After Operators Rise Up in Kenya; Government Shoots Tax Reduction Proposal Down
Published September 8, 2018 by Lee R
Some countries have more severe gambling ill than others: Kenya requires added protection, as operators have starkly learned.
After a failed bid for more favorable conditions, a new gambling tax in Kenya has many operators scrambling.
Taxing Rates
Kenya’s whopping 35% tax on gaming stands, after an operator-led bid to reduce the tax to 15 percent was rejected by the Finance and National Planning Committee was rejected by MP’s for amendment to Financial Bill 2018—along with a request to reduce the percentage of revenue donated to social causes from the current rate of 25 percent to 5 percent.
Opposition Movement
The MP leading the opposition was Mvita Abdulswamad Nassir, claiming that the MP’s were supposed to be informed on total revenues collected by the Kenya Revenue Authority to compare to how much it would rake in if the rate was reduced to 15 percent.
Opposition Leader Speaks
Nassir further voiced the belief that the tax should actually be increased to discourage youth from gambling.

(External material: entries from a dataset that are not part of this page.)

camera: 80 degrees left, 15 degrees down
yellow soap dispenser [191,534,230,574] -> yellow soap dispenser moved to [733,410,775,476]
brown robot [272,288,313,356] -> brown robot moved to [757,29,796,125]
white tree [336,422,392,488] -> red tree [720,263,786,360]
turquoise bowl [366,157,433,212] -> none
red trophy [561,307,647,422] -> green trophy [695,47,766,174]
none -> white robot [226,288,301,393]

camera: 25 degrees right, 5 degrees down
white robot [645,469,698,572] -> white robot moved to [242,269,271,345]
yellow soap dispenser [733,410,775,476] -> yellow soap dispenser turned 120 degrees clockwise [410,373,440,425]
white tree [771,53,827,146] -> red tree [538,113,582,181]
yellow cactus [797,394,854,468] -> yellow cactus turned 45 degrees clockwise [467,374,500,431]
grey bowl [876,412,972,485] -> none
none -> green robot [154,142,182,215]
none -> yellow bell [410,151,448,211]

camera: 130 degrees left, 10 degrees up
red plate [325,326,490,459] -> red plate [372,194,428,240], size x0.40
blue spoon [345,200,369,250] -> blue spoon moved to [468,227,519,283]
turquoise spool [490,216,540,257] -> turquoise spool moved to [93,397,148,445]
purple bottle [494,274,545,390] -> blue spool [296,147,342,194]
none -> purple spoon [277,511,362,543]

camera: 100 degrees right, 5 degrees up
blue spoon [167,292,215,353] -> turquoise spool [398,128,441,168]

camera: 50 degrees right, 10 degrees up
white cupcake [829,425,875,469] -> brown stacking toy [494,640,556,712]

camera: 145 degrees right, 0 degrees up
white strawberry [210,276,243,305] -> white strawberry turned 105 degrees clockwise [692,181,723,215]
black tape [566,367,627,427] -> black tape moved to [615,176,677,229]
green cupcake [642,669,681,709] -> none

Nassir said that he would have rather proposed an amendment that would have pushed up the tax in order to discourage youth from gambling, citing the current surge in all forms of gambling across Kenya that threatens the nation’s youth.
Female Perspective
Murang’a Women Representative Sabina Chege echoed the opposition by pointing to rising rates of suicide due to gambling debts in the country, and further sources of youth skipping school to gamble or adults failing to show up to work in favor of gambling.
Conflicting Code Denied
MP Kubai Iringo further echoed the proposed tax by pointing out that Parliament can’t be increasing the price of food in the country while allowing tax cuts to gambling operations at the same time, and while a country such as Italy comes out strongly by banning advertisements for gambling and lotteries.
The Origin of the Tax
The personal testaments among officials opposing the reduction were even more widespread, serving to reinforce agreement with the original June 2017 signing by Kenyan President Uhuru Kenyatta to set the 35% rate across the board.
Outlook
In light of the social ills of gambling in the country, operators should make a decision one way or another: trying to change laws in this manner ultimately comes off as neither socially productive nor unselfish, and further pursuance cannot reflect well on operators.